**Trecho do texto:**
+--

Há informações de que o Ministério Público Federal pretende entrar com um recurso na Justiça para suspender o licenciamento. O MPF apura uma série de denúncias apresentadas pela Comissão Nacional de Direitos Humanos (CNDH), outra instância do governo contrária à instalação da usina. Há suspeitas de irradiação de componentes químicos prejudiciais à saúde a partir de três galerias abertas para testes geológicos. O MPF investiga também o aumento do número de casos de câncer na região de Santa Quitéria.

Ao todo, o empreendimento pode afetar 156 comunidades rurais, além de 30 territórios de povos tradicionais e cinco etnias indígenas localizadas nas proximidades da jazida. Consultado, o MPF informou que “acompanha o processo de licenciamento, tanto pela Comissão Nacional de Energia Nuclear (CNEN) quanto pelo Instituto Brasileiro do Meio Ambiente e dos Recursos Naturais (Ibama), incluindo a atuação da área pericial da Câmara de Meio Ambiente e Patrimônio Cultural, desde 2019.”

O projeto também enfrenta forte resistência do Ibama e do Ministério do Meio Ambiente. Segundo o RR apurou, a tecnocracia do Instituto já recomendou que o pedido de licenciamento ambiental seja recusado – seria a quarta negativa. O Ibama impôs uma série de exigências, a maioria não atendidas até o momento.

+--

**Dados fornecidos:**
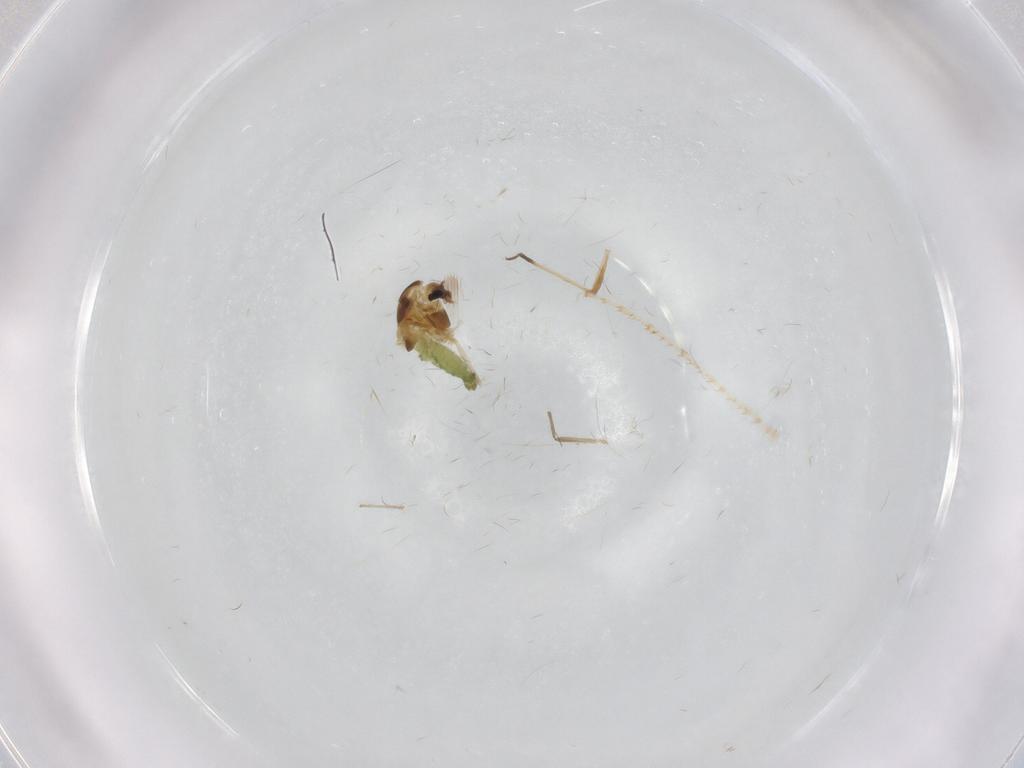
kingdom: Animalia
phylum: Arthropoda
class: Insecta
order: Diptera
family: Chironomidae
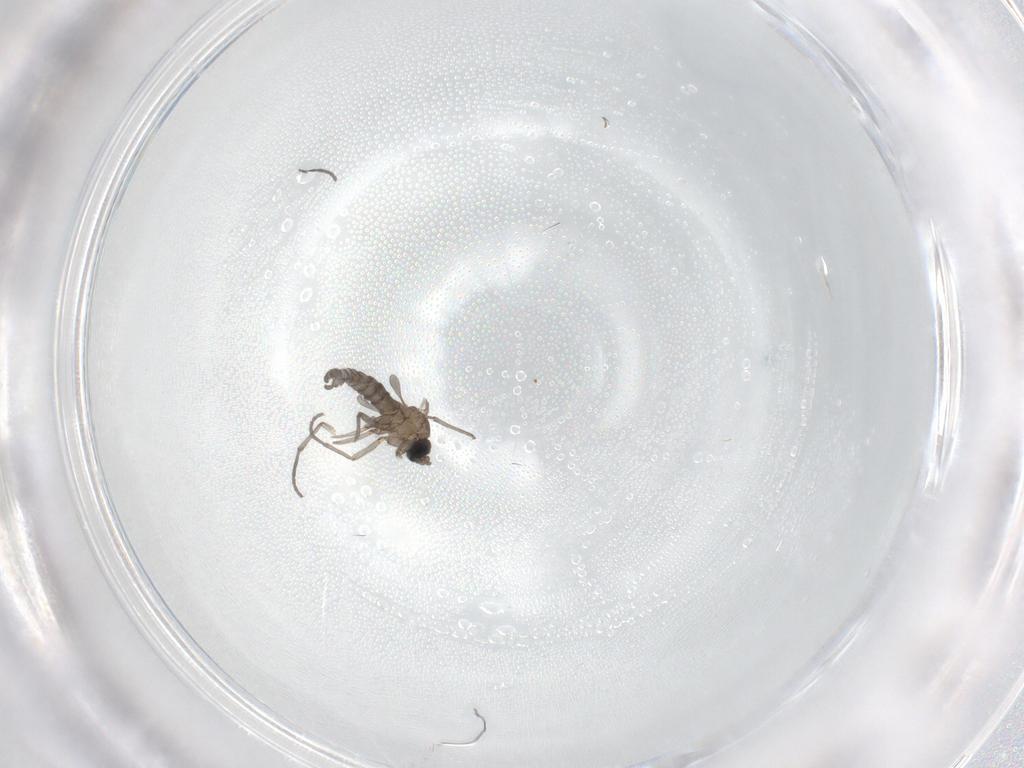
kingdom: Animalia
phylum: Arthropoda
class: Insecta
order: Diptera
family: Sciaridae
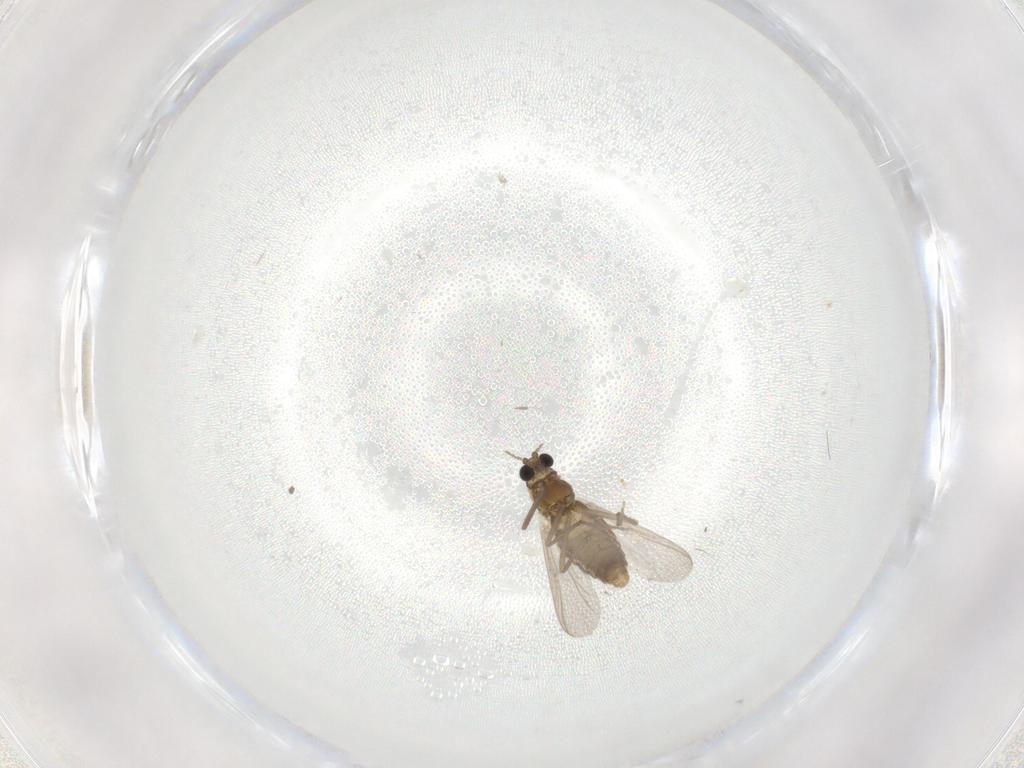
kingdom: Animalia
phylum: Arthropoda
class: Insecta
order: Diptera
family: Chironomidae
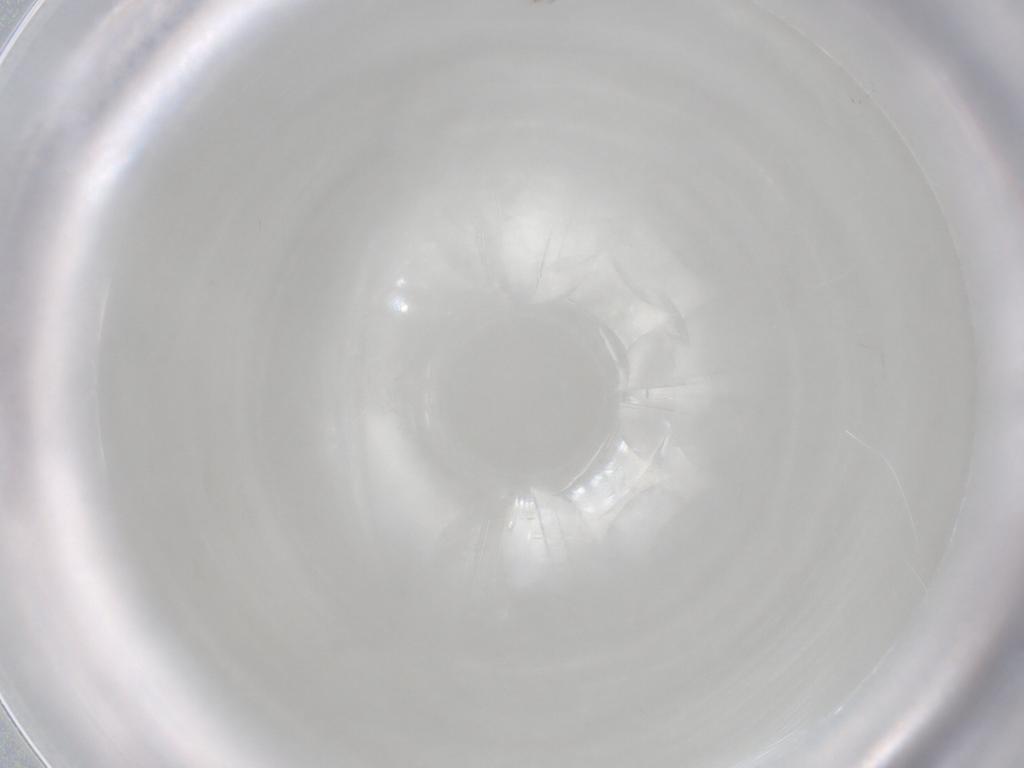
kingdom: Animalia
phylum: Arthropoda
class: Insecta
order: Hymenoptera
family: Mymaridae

+--

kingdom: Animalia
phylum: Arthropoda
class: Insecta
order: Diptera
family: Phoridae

+--

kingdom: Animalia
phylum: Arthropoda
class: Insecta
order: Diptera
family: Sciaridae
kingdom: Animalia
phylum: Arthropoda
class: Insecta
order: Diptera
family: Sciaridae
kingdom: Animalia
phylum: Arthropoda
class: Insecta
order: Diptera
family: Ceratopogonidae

+--

**Instruções:**
1. Reescreva a parte do trecho sobre o licenciamento da usina que começa nas palavras "O projeto também" e termina após "até o momento.", substituindo "tecnocracia" por "burocracia".
2. Diga se cada afirmação a seguir está de acordo com o trecho e justifique com as palavras exatas dele: (a) o empreendimento pode afetar 156 comunidades rurais; (b) o Ibama já negou o pedido de licenciamento quatro vezes; (c) todas as exigências impostas pelo Ibama já foram atendidas.

**Respostas escritas:**
1.
O projeto também enfrenta forte resistência do Ibama e do Ministério do Meio Ambiente. Segundo o RR apurou, a burocracia do Instituto já recomendou que o pedido de licenciamento ambiental seja recusado – seria a quarta negativa. O Ibama impôs uma série de exigências, a maioria não atendidas até o momento.

2.
(a) Sim: "o empreendimento pode afetar 156 comunidades rurais".
(b) Não: "a tecnocracia do Instituto já recomendou que o pedido de licenciamento ambiental seja recusado – seria a quarta negativa".
(c) Não: "a maioria não atendidas até o momento".